Microsoft recently announced its Project Server 2010 Web...once again reverting back to the ‘project server' family name after trying and failing to re-name the solution "Microsoft Enterprise Project Management 2007." Everyone still called it Project Server, so I guess they learned the hard way not to buck the trend.
What was once labeled:
-Microsoft Office Project Server 2007 and
-Microsoft Office Portfolio Server 2007 (the part of the program they purchased from UMT)
Has now been re-named as one solution:
-Project Server 2010
The project management and portfolio management are considered one solution, but are really, behind the scenes, two products created by two distinct companies with two different philosophies, development teams, etc.

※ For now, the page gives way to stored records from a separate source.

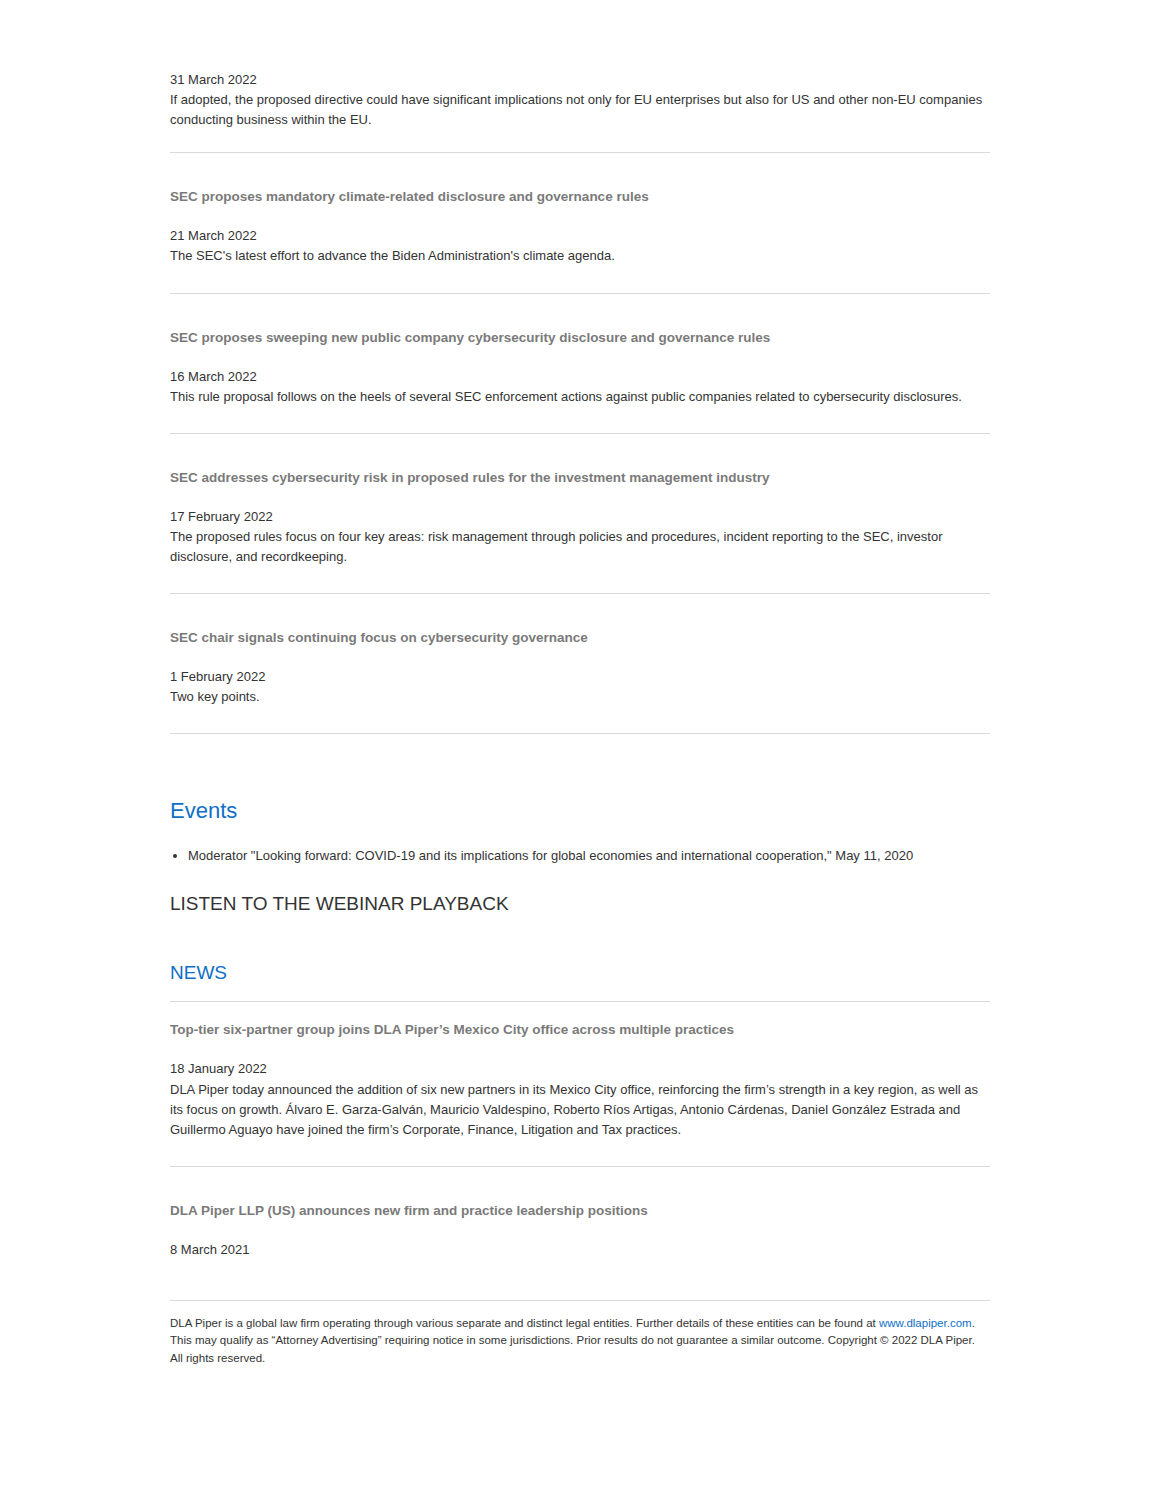31 March 2022 If adopted, the proposed directive could have significant implications not only for EU enterprises but also for US and other non-EU companies conducting business within the EU.
SEC proposes mandatory climate-related disclosure and governance rules
21 March 2022 The SEC's latest effort to advance the Biden Administration's climate agenda.
SEC proposes sweeping new public company cybersecurity disclosure and governance rules
16 March 2022 This rule proposal follows on the heels of several SEC enforcement actions against public companies related to cybersecurity disclosures.
SEC addresses cybersecurity risk in proposed rules for the investment management industry
17 February 2022 The proposed rules focus on four key areas: risk management through policies and procedures, incident reporting to the SEC, investor disclosure, and recordkeeping.
SEC chair signals continuing focus on cybersecurity governance
1 February 2022 Two key points.
Events
Moderator "Looking forward: COVID-19 and its implications for global economies and international cooperation," May 11, 2020
LISTEN TO THE WEBINAR PLAYBACK
NEWS
Top-tier six-partner group joins DLA Piper’s Mexico City office across multiple practices
18 January 2022 DLA Piper today announced the addition of six new partners in its Mexico City office, reinforcing the firm’s strength in a key region, as well as its focus on growth. Álvaro E. Garza-Galván, Mauricio Valdespino, Roberto Ríos Artigas, Antonio Cárdenas, Daniel González Estrada and Guillermo Aguayo have joined the firm’s Corporate, Finance, Litigation and Tax practices.
DLA Piper LLP (US) announces new firm and practice leadership positions
8 March 2021
DLA Piper is a global law firm operating through various separate and distinct legal entities. Further details of these entities can be found at www.dlapiper.com. This may qualify as “Attorney Advertising” requiring notice in some jurisdictions. Prior results do not guarantee a similar outcome. Copyright © 2022 DLA Piper. All rights reserved.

The re-naming is an attempt to veil the complexity of getting the parts and pieces working together. Unless you are going with a hosted version of the solution, then you are looking at getting all the parts and pieces mentioned in my earlier post (Part 1 - Stuff You Need to Buy) and integrating them all.
For instance, if you want this solution to behave like a web-based solution, then you must get the PWA or web access module, as opposed to having one solution that was designed from the ‘get go' to be web-based.
We all know that integrations of any sort take time and money. Even those Microsoft partners that get ‘free' solutions from Microsoft still have to invest time and opportunity cost = money to get the solution up and running.
I've heard nightmare stories from my own customer base that once tried to use the MS project solution (in various forms, editions, names). One problem is that you have MS Project Professional on the client side for scheduling. The scheduling portion may be separated or checked out from the server side. These two parts can result in issues for teams.
For example, one software security company asked a local MS partner to set up their MS Project Server. They got it installed and the security software company was up and running. Then about a year later, something went awry. The resource management functionality was loading the work from MS Project Professional desktop to the server side each time a project manager checked out the schedule and re-published it to the server. The result was a doubling and tripling of the workload that resources seemed to have.
The big issue was that they could not rely on their resource workload numbers, and thus did not know if they could take on more work or not.
Naturally, the company called their local MS partner back. The partner came in and tried to fix the issue, but was ultimately befuddled as to why the resource management features were acting the way they were. The end result was that they all threw up their hands and called it a day. This is how Project Insight benefitted from the opportunity.
Project Insight as one database, not a mélange of parts and pieces allows you to load your resources in one time, add projects and tasks and then view the total workload from one report. Resource managers and/or project managers may balance the workload from that same view.
Even Gartner admits that "Service/support [for the MS solution] is provided solely through partnerships for implementing EPM." (Gartner: ID Number G00151228) While there are several VARs (value added resellers) of Microsoft accounting solutions in every city of the world, one is hard pressed to find more than five nationwide that claim to know anything about the project management market segment and suite of products. Chances are you'll find a VAR that knows software, but not project management. That means, you might get the solution up and running, but may not have a true implementation partner.
This is why solutions like Project Insight and others will always have opportunity. If you want to have a successful project management software implementation, then select a vendor that is more like your partner. One that knows its software solution AND project and portfolio management.